ЦТП - страница 26
– Я… простите, я питаю определенные чувства к вашей дочери, но…
– Да плевать сейчас на них! Вы что думаете, я о вас сейчас забочусь?
Перед тем, как мне отправиться в лаз, ко мне подошел Гор, глаза блистали невысказанным.
– Ты про свободу скажи, про права. Главное, мы все люди второго сорта, рабы, как были при императоре, так и остались. У нас самая прекрасная конституция, вы читали ее, читали? Она вместо святого писания в каждой гостинице, в тумбочке, на мелованной бумаге, видели? – я кивнул. – Самая прогрессивная в мире, даже в Альянсе так говорят.
– Гор, подожди, я начал с начала.
– Ты бы подбирался час, оратор, а надо сразу. У нас право на митинги, вы бы попробовали выйти просто так и что-то, неважно что, вякнуть. Пятнадцать лет только за участие.
– Да, недавнее постановление правительства ужесточило…
– Не то слово. Это нас забоялись, не просто ж так. А до войны, говорят, можно было свободно выходить. Свобода слова – где она? Свобода печати? – не смешно. Свобода перемещения – как же! Крестьяне не имеют даже паспортов, а прочим надо постоянно отмечаться в райотделе полиции. Да вы сами, сами на себе испытали, ну и как вам общество равных возможностей?

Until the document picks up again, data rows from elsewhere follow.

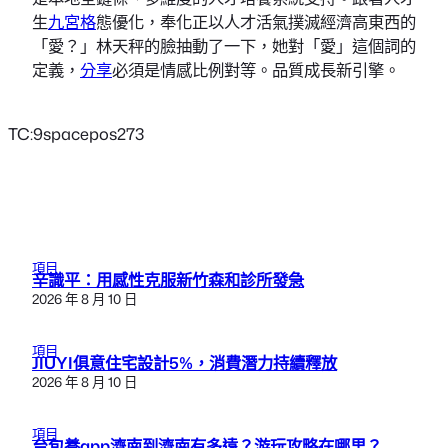
生
九宮格
態優化，奉化正以人才活氣撲滅經濟高東西的
「愛？」林天秤的臉抽動了一下，她對「愛」這個詞的
定義，
分享
必須是情感比例對等。品質成長新引擎。
TC:9spacepos273
項目
辛識平：用感性克服新竹森和診所發急
2026 年 8 月 10 日
項目
JIUYI俱意住宅設計5%，消費潛力持續釋放
2026 年 8 月 10 日
項目
台包養app濟南到濟南有多遠？游玩攻略在哪里？……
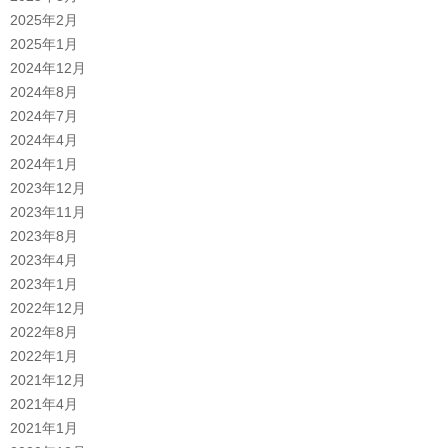
2025年2月
2025年1月
2024年12月
2024年8月
2024年7月
2024年4月
2024年1月
2023年12月
2023年11月
2023年8月
2023年4月
2023年1月
2022年12月
2022年8月
2022年1月
2021年12月
2021年4月
2021年1月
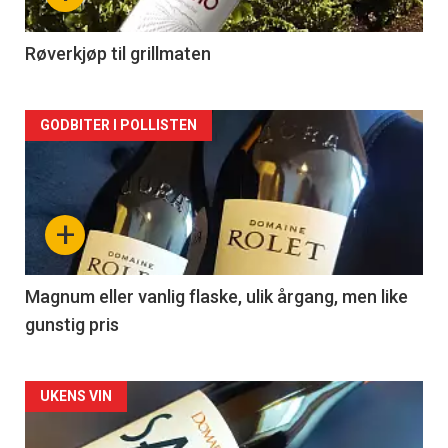
-
2
Røverkjøp til grillmaten
Forsiden
GODBITER I POLLISTEN
akkurat
nå
+
-
3
Magnum eller vanlig flaske, ulik årgang, men like
gunstig pris
Forsiden
UKENS VIN
akkurat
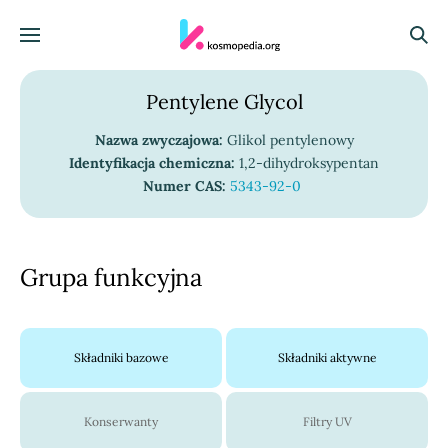
Skocz do treści
Menu
Szuka
Pentylene Glycol
Nazwa zwyczajowa:
Glikol pentylenowy
Identyfikacja chemiczna:
1,2-dihydroksypentan
Numer CAS:
5343-92-0
Grupa funkcyjna
Składniki bazowe
Składniki aktywne
Konserwanty
Filtry UV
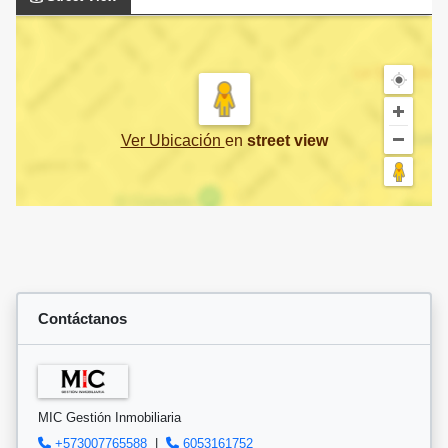
Ver Ubicación
en
street view
Contáctanos
MIC Gestión Inmobiliaria
+573007765588
|
6053161752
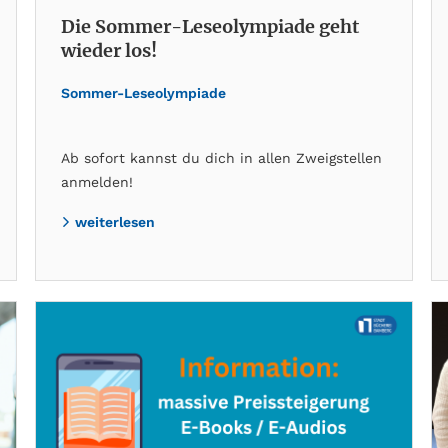
Die Sommer-Leseolympiade geht
wieder los!
Sommer-Leseolympiade
Ab sofort kannst du dich in allen Zweigstellen
anmelden!
weiterlesen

Я безмолвствовал, не зная, что сказать. Как сказать.
– К Лидии шпана приставала? Являлась к ней? – продолжал генерал. Я рассказал, как встретился с ними. Он зло стукнул по алюминиевому каркасу лежбища. – Вот еще и поэтому вы не лезьте, не хватало еще их приплести. Как выйдите, очень вас прошу, скажите ей, чтоб… – и замолчал надолго. Будто не хватало слов.
– Вы будете смеяться, – продолжил Гор, – но из словаря исчезло слово «митинг», даже академического, на восемьдесят тысяч.
– При императоре словарь был сто пятьдесят тысяч, жаль, моя бабушка не сохранила, – влезла и девушка, не желая оставаться в стороне. – Я даже представить не могу, сколько слов мы потеряли. И каких. Может, хороших слов, ведь столько… Жаль, не сравнишь сейчас. Доступа нет. К архивам империи вообще нет доступа. Я училась на филолога. Пыталась взять не те газеты для курсовой, выгнали. Нам от всей империи остались только партийные листки и подметные газетенки, остальное в спецхране. А ведь в газетах прежде удивительные рассказы печатались, писателей, которые тоже под запретом. Их иногда провозят иностранцы, наше прошлое кто-то распространяет самиздатом. Копировальную бумагу и ту запретили.
– Запретили, потому что печатали прокламации, – ответил Гор. – Детский лепет. Потому мы и стали армией, что прежнее поколение митинговало, призывало и разжигало. Мы новое поколение борцов, и мы мстим за отнятое у нас. За наше по праву.
– Гор, не надо, – Рада. Заглянула в глаза. Сейчас она выглядела заметно старше других.
– Прости, – он разом стих, будто сдулся.
– Понимаете, мы генерала потому похитили, что осознали, иного способа нет. Ну, казним мы еще двух-трех мелких сошек, ну, найдут нас, обвинят в пособничестве северянам и уничтожат, что толку. А теперь мы о себе скажем во весь голос.
– Это идея Рады, целиком и полностью, – с неким даже восторгом сказал Гор. Март нахмурился, но промолчал. – Она все сама разработала.
– А что вы хотите сказать о себе? – наконец, спросил я.
– Что мы есть, разумеется. – не задумавшись, ответила она. – Что мы не группка отщепенцев, не пятая колонна Альянса. Мы организация. Они этого больше всего боятся. Признать нас боятся. Сейчас мы их этим похищением в угол поставили. Либо признают, либо придется попрощаться с генералом. Конечно, мы ничего с ним не сделаем, но в письме, которое вы нам помешали передать Лидии, так и написано. Ничего, завтра положим в ее ящик, узнают… Знаете, а я даже рада, что о нас пока ничего не говорят. Всю страну обшаривают, не находят.